◆ **What is required**
Leave the pictures out and transcribe every record exactly.

◆ **Data to examine**
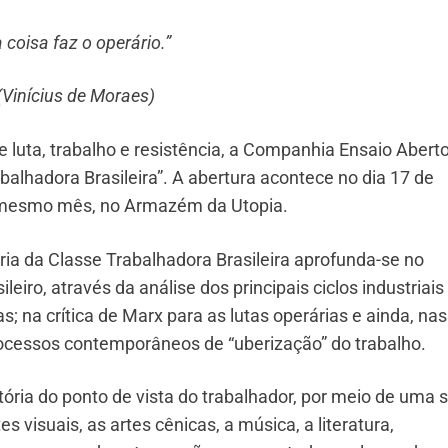
a coisa faz o operário.”
(Vinícius de Moraes)
luta, trabalho e resistência, a Companhia Ensaio Abert
abalhadora Brasileira”. A abertura acontece no dia 17 de
o mesmo mês, no Armazém da Utopia.
ia da Classe Trabalhadora Brasileira aprofunda-se no
eiro, através da análise dos principais ciclos industriais
as; na crítica de Marx para as lutas operárias e ainda, nas
rocessos contemporâneos de “uberização” do trabalho.
ória do ponto de vista do trabalhador, por meio de uma s
s visuais, as artes cênicas, a música, a literatura,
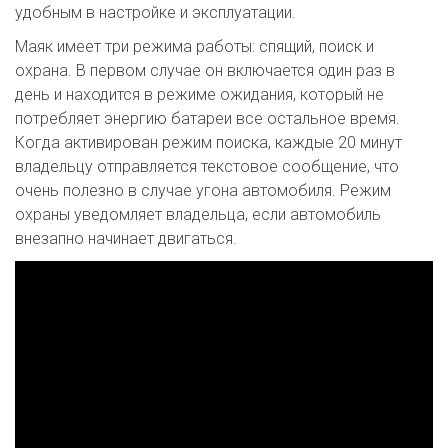
удобным в настройке и эксплуатации.
Маяк имеет три режима работы: спящий, поиск и
охрана. В первом случае он включается один раз в
день и находится в режиме ожидания, который не
потребляет энергию батареи все остальное время.
Когда активирован режим поиска, каждые 20 минут
владельцу отправляется текстовое сообщение, что
очень полезно в случае угона автомобиля. Режим
охраны уведомляет владельца, если автомобиль
внезапно начинает двигаться.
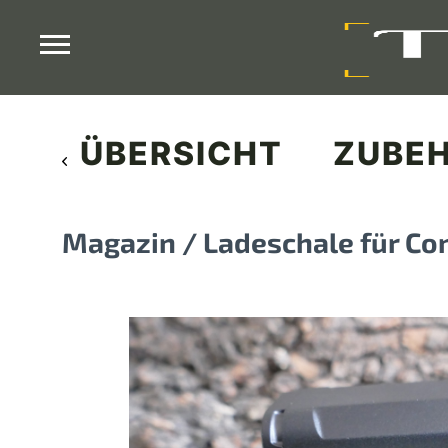
ÜBERSICHT
ZUBE
Magazin / Ladeschale für Co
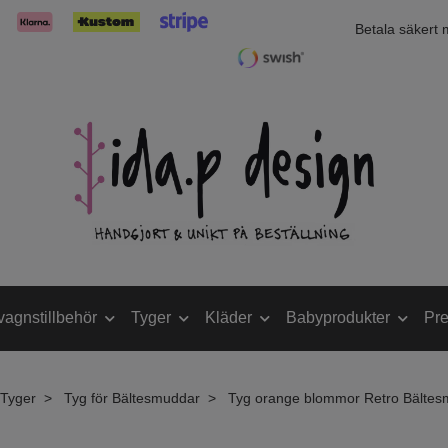
Betala säkert
vagnstillbehör
Tyger
Kläder
Babyprodukter
Pre
Tyger
Tyg för Bältesmuddar
Tyg orange blommor Retro Bältes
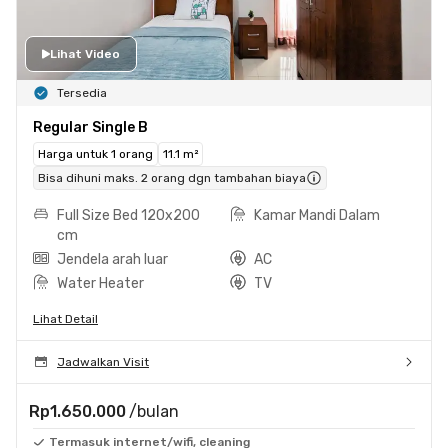
Lihat Video
Tersedia
Regular Single B
Harga untuk 1 orang
11.1 m²
Bisa dihuni maks. 2 orang dgn tambahan biaya
Full Size Bed 120x200
Kamar Mandi Dalam
cm
Jendela arah luar
AC
Water Heater
TV
Lihat Detail
Jadwalkan Visit
Rp1.650.000
/bulan
Termasuk internet/wifi, cleaning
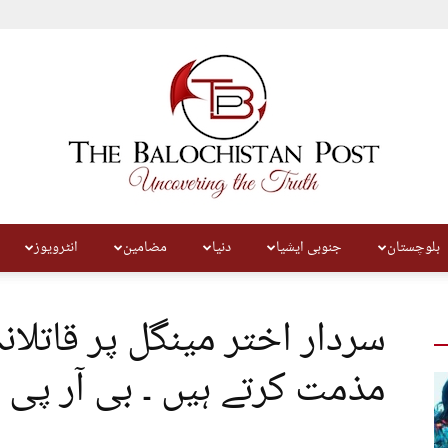
بلوچستان
جنوبی ایشیا
دنیا
مضامین
انٹرویوز
The
سردار اختر مینگل پر قاتلا
مذمت کرتے ہیں ۔ بی آر پی
Balochistan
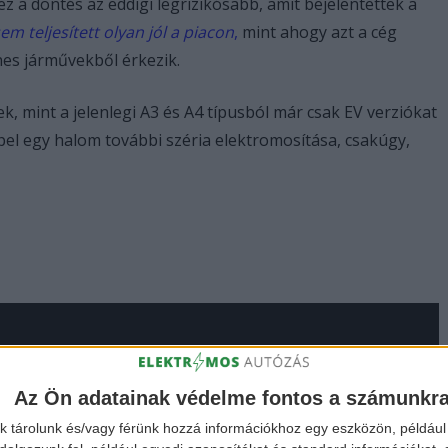
 a döntés az eddigi legrizikósabb, amit bejelentettek a
m teljesített olyan jól a piacon
,
mint ahogy azt a cég
ines járművekből érkezik.
k, mint a jelenlegi A3 és A4 típusból már csak EV verziókat
repel egy halom további széria elektromosítása, csakúgy,
Az Ön adatainak védelme fontos a számunkr
k tárolunk és/vagy férünk hozzá információkhoz egy eszközön, például 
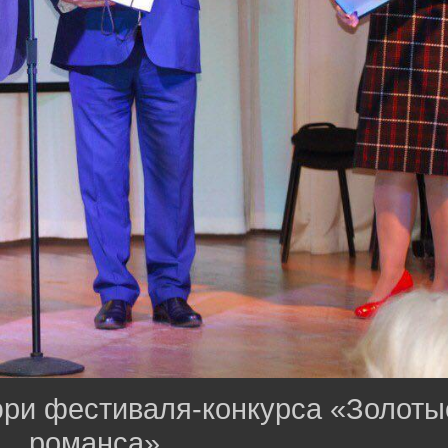
юри фестиваля-конкурса «Золоты
романса»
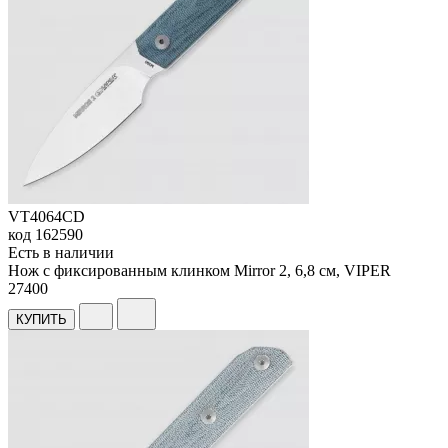
VT4064CD
код
162590
Есть в наличии
Нож с фиксированным клинком Mirror 2, 6,8 см, VIPER
27
400
КУПИТЬ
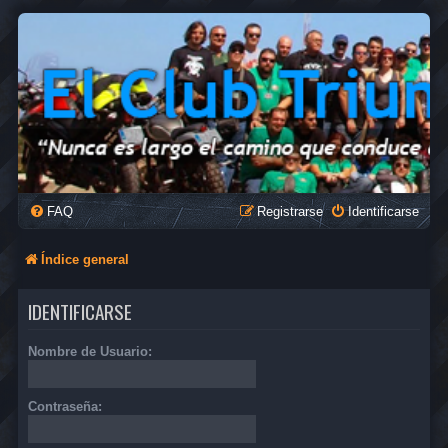
FAQ
Registrarse
Identificarse
Índice general
IDENTIFICARSE
Nombre de Usuario:
Contraseña:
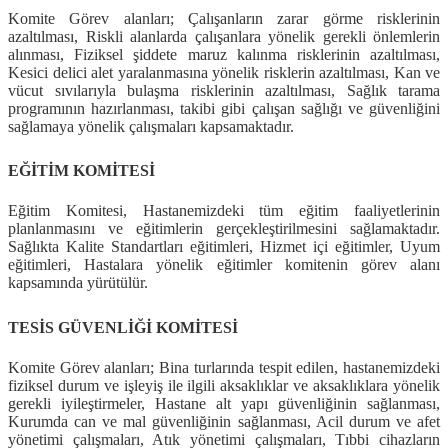
Komite Görev alanları; Çalışanların zarar görme risklerinin
azaltılması, Riskli alanlarda çalışanlara yönelik gerekli önlemlerin
alınması, Fiziksel şiddete maruz kalınma risklerinin azaltılması,
Kesici delici alet yaralanmasına yönelik risklerin azaltılması, Kan ve
vücut sıvılarıyla bulaşma risklerinin azaltılması, Sağlık tarama
programının hazırlanması, takibi gibi çalışan sağlığı ve güvenliğini
sağlamaya yönelik çalışmaları kapsamaktadır.
EĞİTİM KOMİTESİ
Eğitim Komitesi, Hastanemizdeki tüm eğitim faaliyetlerinin
planlanmasını ve eğitimlerin gerçekleştirilmesini sağlamaktadır.
Sağlıkta Kalite Standartları eğitimleri, Hizmet içi eğitimler, Uyum
eğitimleri, Hastalara yönelik eğitimler komitenin görev alanı
kapsamında yürütülür.
TESİS GÜVENLİĞİ KOMİTESİ
Komite Görev alanları; Bina turlarında tespit edilen, hastanemizdeki
fiziksel durum ve işleyiş ile ilgili aksaklıklar ve aksaklıklara yönelik
gerekli iyileştirmeler, Hastane alt yapı güvenliğinin sağlanması,
Kurumda can ve mal güvenliğinin sağlanması, Acil durum ve afet
yönetimi çalışmaları, Atık yönetimi çalışmaları, Tıbbi cihazların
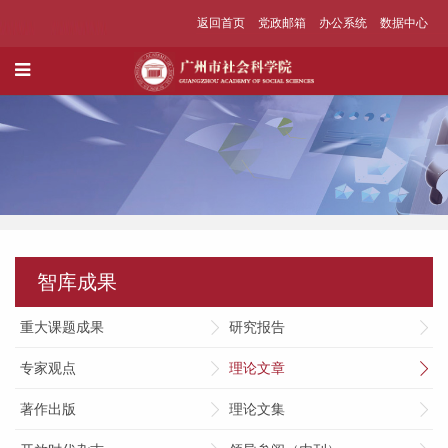
返回首页
党政邮箱
办公系统
数据中心
智库成果
重大课题成果
研究报告
专家观点
理论文章
著作出版
理论文集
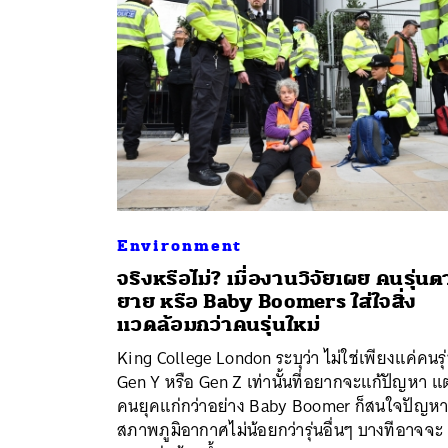
Environment
จริงหรือไม่? เมื่องานวิจัยเผย คนรุ่นต
ยาย หรือ Baby Boomers ใส่ใจสิ่ง
ค้
แวดล้อมกว่าคนรุ่นใหม่
King College London ระบุว่า ไม่ใช่เพียงแค่คนรุ
Gen Y หรือ Gen Z เท่านั้นที่อยากจะแก้ปัญหา แต
คนยุคแก่กว่าอย่าง Baby Boomer ก็สนใจปัญห
สภาพภูมิอากาศไม่น้อยกว่ารุ่นอื่นๆ บางทีอาจจะ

◆ **Output**
a coisa faz o operário.”
(Vinícius de Moraes)
luta, trabalho e resistência, a Companhia Ensaio Abert
abalhadora Brasileira”. A abertura acontece no dia 17 de
o mesmo mês, no Armazém da Utopia.
ia da Classe Trabalhadora Brasileira aprofunda-se no
eiro, através da análise dos principais ciclos industriais
as; na crítica de Marx para as lutas operárias e ainda, nas
rocessos contemporâneos de “uberização” do trabalho.
ória do ponto de vista do trabalhador, por meio de uma s
s visuais, as artes cênicas, a música, a literatura,
удобным в настройке и эксплуатации.
Маяк имеет три режима работы: спящий, поиск и
охрана. В первом случае он включается один раз в
день и находится в режиме ожидания, который не
потребляет энергию батареи все остальное время.
Когда активирован режим поиска, каждые 20 минут
владельцу отправляется текстовое сообщение, что
очень полезно в случае угона автомобиля. Режим
охраны уведомляет владельца, если автомобиль
внезапно начинает двигаться.
ÜBERSICHT
ZUBE
Magazin / Ladeschale für Co
Betala säkert
vagnstillbehör
Tyger
Kläder
Babyprodukter
Pre
Tyger
Tyg för Bältesmuddar
Tyg orange blommor Retro Bältes
Lihat Video
Tersedia
Regular Single B
Harga untuk 1 orang
11.1 m²
Bisa dihuni maks. 2 orang dgn tambahan biaya
Full Size Bed 120x200
Kamar Mandi Dalam
cm
Jendela arah luar
AC
Water Heater
TV
Lihat Detail
Jadwalkan Visit
Rp1.650.000
/bulan
Termasuk internet/wifi, cleaning
بلوچستان
جنوبی ایشیا
دنیا
مضامین
انٹرویوز
The
سردار اختر مینگل پر قاتلا
مذمت کرتے ہیں ۔ بی آر پی
Balochistan
 a döntés az eddigi legrizikósabb, amit bejelentettek a
m teljesített olyan jól a piacon
,
mint ahogy azt a cég
ines járművekből érkezik.
k, mint a jelenlegi A3 és A4 típusból már csak EV verziókat
repel egy halom további széria elektromosítása, csakúgy,
Az Ön adatainak védelme fontos a számunkr
k tárolunk és/vagy férünk hozzá információkhoz egy eszközön, például 
юри фестиваля-конкурса «Золоты
романса»
VT4064CD
код
162590
Есть в наличии
Нож с фиксированным клинком Mirror 2, 6,8 см, VIPER
27
400
КУПИТЬ
FAQ
Registrarse
Identificarse
Índice general
IDENTIFICARSE
Nombre de Usuario:
Contraseña:
Komite Görev alanları; Çalışanların zarar görme risklerinin
azaltılması, Riskli alanlarda çalışanlara yönelik gerekli önlemlerin
alınması, Fiziksel şiddete maruz kalınma risklerinin azaltılması,
Kesici delici alet yaralanmasına yönelik risklerin azaltılması, Kan ve
vücut sıvılarıyla bulaşma risklerinin azaltılması, Sağlık tarama
programının hazırlanması, takibi gibi çalışan sağlığı ve güvenliğini
sağlamaya yönelik çalışmaları kapsamaktadır.
EĞİTİM KOMİTESİ
Eğitim Komitesi, Hastanemizdeki tüm eğitim faaliyetlerinin
planlanmasını ve eğitimlerin gerçekleştirilmesini sağlamaktadır.
Sağlıkta Kalite Standartları eğitimleri, Hizmet içi eğitimler, Uyum
eğitimleri, Hastalara yönelik eğitimler komitenin görev alanı
kapsamında yürütülür.
TESİS GÜVENLİĞİ KOMİTESİ
Komite Görev alanları; Bina turlarında tespit edilen, hastanemizdeki
fiziksel durum ve işleyiş ile ilgili aksaklıklar ve aksaklıklara yönelik
gerekli iyileştirmeler, Hastane alt yapı güvenliğinin sağlanması,
Kurumda can ve mal güvenliğinin sağlanması, Acil durum ve afet
yönetimi çalışmaları, Atık yönetimi çalışmaları, Tıbbi cihazların
返回首页
党政邮箱
办公系统
数据中心
智库成果
重大课题成果
研究报告
专家观点
理论文章
著作出版
理论文集
Environment
จริงหรือไม่? เมื่องานวิจัยเผย คนรุ่นต
ยาย หรือ Baby Boomers ใส่ใจสิ่ง
ค้
แวดล้อมกว่าคนรุ่นใหม่
King College London ระบุว่า ไม่ใช่เพียงแค่คนรุ
Gen Y หรือ Gen Z เท่านั้นที่อยากจะแก้ปัญหา แต
คนยุคแก่กว่าอย่าง Baby Boomer ก็สนใจปัญห
สภาพภูมิอากาศไม่น้อยกว่ารุ่นอื่นๆ บางทีอาจจะ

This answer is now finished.